* _TEXTO DE LEITURA_
____________________
Tiago Queiroz/Estadão
Tiago Queiroz/Estadão

Arquitetos criticam interferência em conselho municipal do patrimônio histórico de SP

Entidade critica trocas feitas pela gestão Covas no Conpresp, responsável por aprovar intervenções em bens tomados de São Paulo

Priscila Mengue, O Estado de S.Paulo

01 de outubro de 2020 | 05h00

Uma carta assinada pelo Instituto de Arquitetos do Brasil (IAB) e outras 22 organizações ligadas ao patrimônio histórico-cultural, à arquitetura, ao meio ambiente e a bairros paulistanos critica as interferências realizadas pela Prefeitura de São Paulo na composição do Conselho Municipal de Preservação do Patrimônio Histórico, Cultural e Ambiental da Cidade de São Paulo (Conpresp). 

Outras duas publicações semelhantes foram divulgadas nesta semana pelo núcleo paulista do Docomomo International (Comitê Internacional de Documentação e Conservação de Edifícios, Sítios e Bairros do Movimento Moderno) e o Defenda São Paulo. Um ofício também foi emitido pelo vereador Gilberto Natalini (PV).

As críticas se referem especialmente às trocas que a gestão Bruno Covas (PSDB) fez na composição do conselho, cuja formação anterior tinha assumido em junho e havia eleito a então diretora do Departamento de Patrimônio Histórico (DPH), a arquiteta Raquel Schenkman, como presidente do Conpresp. 

Ela foi exonerada do cargo público após apresentar a candidatura e derrotar o presidente anterior, o engenheiro Cyro Laurenza, da Secretaria de Licenciamento, cuja gestão foi criticada por alguns setores ligados ao patrimônio pelo que se considerava um alinhamento com o setor imobiliário. Raquel era vista como uma figura mais técnica para o cargo, tradicionalmente ocupado por alguém da Secretaria Municipal de Cultura, à qual o DPH é subordinado.

Em 2017, quando era presidente, Laurenza foi criticado por liderar as votações que arquivaram os processos de tombamento do Complexo do Anhembi e do terreno da Cruz Vermelha, dentre outros - o que motivou uma carta do IAB na época, na qual se dizia que “demandas e agendas da preservação do patrimônio vêm sendo colocadas sistematicamente em segundo plano pelos conselhos, privilegiando pautas de interesses privados”.
____________________
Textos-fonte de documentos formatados
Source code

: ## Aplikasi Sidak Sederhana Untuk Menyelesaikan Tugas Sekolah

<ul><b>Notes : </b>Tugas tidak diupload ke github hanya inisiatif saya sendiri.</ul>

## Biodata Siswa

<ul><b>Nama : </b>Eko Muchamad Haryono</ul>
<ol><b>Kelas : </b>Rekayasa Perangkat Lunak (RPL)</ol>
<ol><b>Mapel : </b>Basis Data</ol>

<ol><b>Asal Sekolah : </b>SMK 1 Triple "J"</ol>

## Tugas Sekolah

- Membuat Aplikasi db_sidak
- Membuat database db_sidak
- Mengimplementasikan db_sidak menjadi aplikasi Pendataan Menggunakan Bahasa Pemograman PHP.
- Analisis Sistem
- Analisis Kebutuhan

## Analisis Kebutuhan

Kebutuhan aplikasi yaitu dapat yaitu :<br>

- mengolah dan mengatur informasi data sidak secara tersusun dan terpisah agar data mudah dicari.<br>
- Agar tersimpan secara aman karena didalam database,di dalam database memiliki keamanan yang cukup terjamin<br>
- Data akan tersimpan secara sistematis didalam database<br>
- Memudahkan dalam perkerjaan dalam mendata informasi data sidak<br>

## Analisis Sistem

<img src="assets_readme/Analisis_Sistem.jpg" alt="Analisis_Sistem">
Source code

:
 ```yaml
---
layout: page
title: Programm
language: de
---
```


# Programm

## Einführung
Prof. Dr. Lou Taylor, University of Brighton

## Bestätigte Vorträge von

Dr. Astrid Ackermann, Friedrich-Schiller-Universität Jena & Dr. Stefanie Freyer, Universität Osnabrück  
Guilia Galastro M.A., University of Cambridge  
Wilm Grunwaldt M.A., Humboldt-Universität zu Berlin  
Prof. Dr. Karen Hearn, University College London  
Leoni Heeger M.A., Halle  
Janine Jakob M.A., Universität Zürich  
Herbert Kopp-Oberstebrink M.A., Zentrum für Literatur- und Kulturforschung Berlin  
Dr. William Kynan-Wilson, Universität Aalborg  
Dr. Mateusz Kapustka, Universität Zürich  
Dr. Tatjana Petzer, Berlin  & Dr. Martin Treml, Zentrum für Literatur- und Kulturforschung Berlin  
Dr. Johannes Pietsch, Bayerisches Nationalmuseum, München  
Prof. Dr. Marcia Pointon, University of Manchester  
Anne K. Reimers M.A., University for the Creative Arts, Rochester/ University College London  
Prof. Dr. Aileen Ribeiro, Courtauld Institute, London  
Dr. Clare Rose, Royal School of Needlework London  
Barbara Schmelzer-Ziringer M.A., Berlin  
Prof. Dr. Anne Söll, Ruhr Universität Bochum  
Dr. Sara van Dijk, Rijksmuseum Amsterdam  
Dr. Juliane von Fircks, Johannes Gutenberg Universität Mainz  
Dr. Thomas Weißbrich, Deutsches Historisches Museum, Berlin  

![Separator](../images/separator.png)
____________________
* _SUAS TAREFAS_
**a.** Responda com base na reportagem sobre o Conpresp:
(i) Quantas organizações, além do IAB, assinaram a carta?
(ii) Qual cargo público Raquel Schenkman ocupava quando foi eleita presidente do Conpresp?
(iii) Em 2017, os processos de tombamento de quais locais foram arquivados em votações lideradas por Laurenza?
**b.** Traduza para o inglês esta frase da reportagem sobre o Conpresp: "Raquel era vista como uma figura mais técnica para o cargo, tradicionalmente ocupado por alguém da Secretaria Municipal de Cultura, à qual o DPH é subordinado."
**c.** Prolongue a reportagem sobre o Conpresp a partir da última frase apresentada.

* _RESPOSTAS DO EXERCÍCIO_
**a.**
(i) Outras 22 organizações.
(ii) Diretora do Departamento de Patrimônio Histórico (DPH).
(iii) Do Complexo do Anhembi e do terreno da Cruz Vermelha, entre outros.

**b.** Raquel was seen as a more technical figure for the post, traditionally held by someone from the Municipal Department of Culture, to which the DPH is subordinate.

**c.**
A mais recente eleição foi contestada na Justiça, o que levou à suspensão da reunião. A suposta irregularidade foi a publicação da pauta da reunião em prazo inferior ao previsto. Conselheiros que apoiam Raquel alegam que a pauta já havia sido divulgada semanas antes para uma data anterior (25 de maio), que não foi cumprida porque se tornou feriado após determinação estadual por causa da pandemia do novo coronavírus.

 

Após decisão judicial liminar, a Prefeitura decidiu anular a eleição anterior e mudou seis dos nove conselheiros que têm direito de indicação, entre titulares e suplentes. Dessa forma, o novo perfil de formação se tornou mais jurídico do que técnico, com menor representação de arquitetos e de outras áreas ligadas ao patrimônio. 

Todos os conselheiros ligados à Prefeitura que elegeram Raquel foram destituídos. Além disso, por ter sido exonerada, ela não poderá se candidatar de novo. A nova eleição acontece na segunda-feira, 5.

Dentre outras atribuições, o Conpresp é responsável por aprovar restauros, reformas e outros tipos de interferências em todos os imóveis tombados ou com pedidos de tombamento, além daqueles em áreas próximas, o que significa milhares de propriedades privadas e públicas na cidade. 

Prefeitura diz que cumpre a lei e só mantém rotinas

Procurada pelo Estadão, a Prefeitura não explicou a razão da exoneração da Raquel. Em nota, afirmou que a nova eleição foi convocada por decisão judicial. “A Procuradoria-Geral do Município entendeu que o descumprimento da decisão judicial colocaria em risco o patrimônio histórico-cultural, na medida em que todas as decisões do Conpresp a partir da eleição invalidada poderiam ser anuladas, criando uma enorme insegurança jurídica.”

Em relação às nomeações, justificou que a medida é “habitual, realizada sempre que necessária para melhor organização administrativa e sempre visando a melhorar a defesa do patrimônio histórico e cultural encontrando respaldo nos princípios gerais do direito, em especial os princípios democráticos e republicanos, causando estranheza que entidades apresentem questionamentos quanto ao cumprimento de decisão judicial, da lei e da autonomia administrativa, em especial em momento eleitoral.”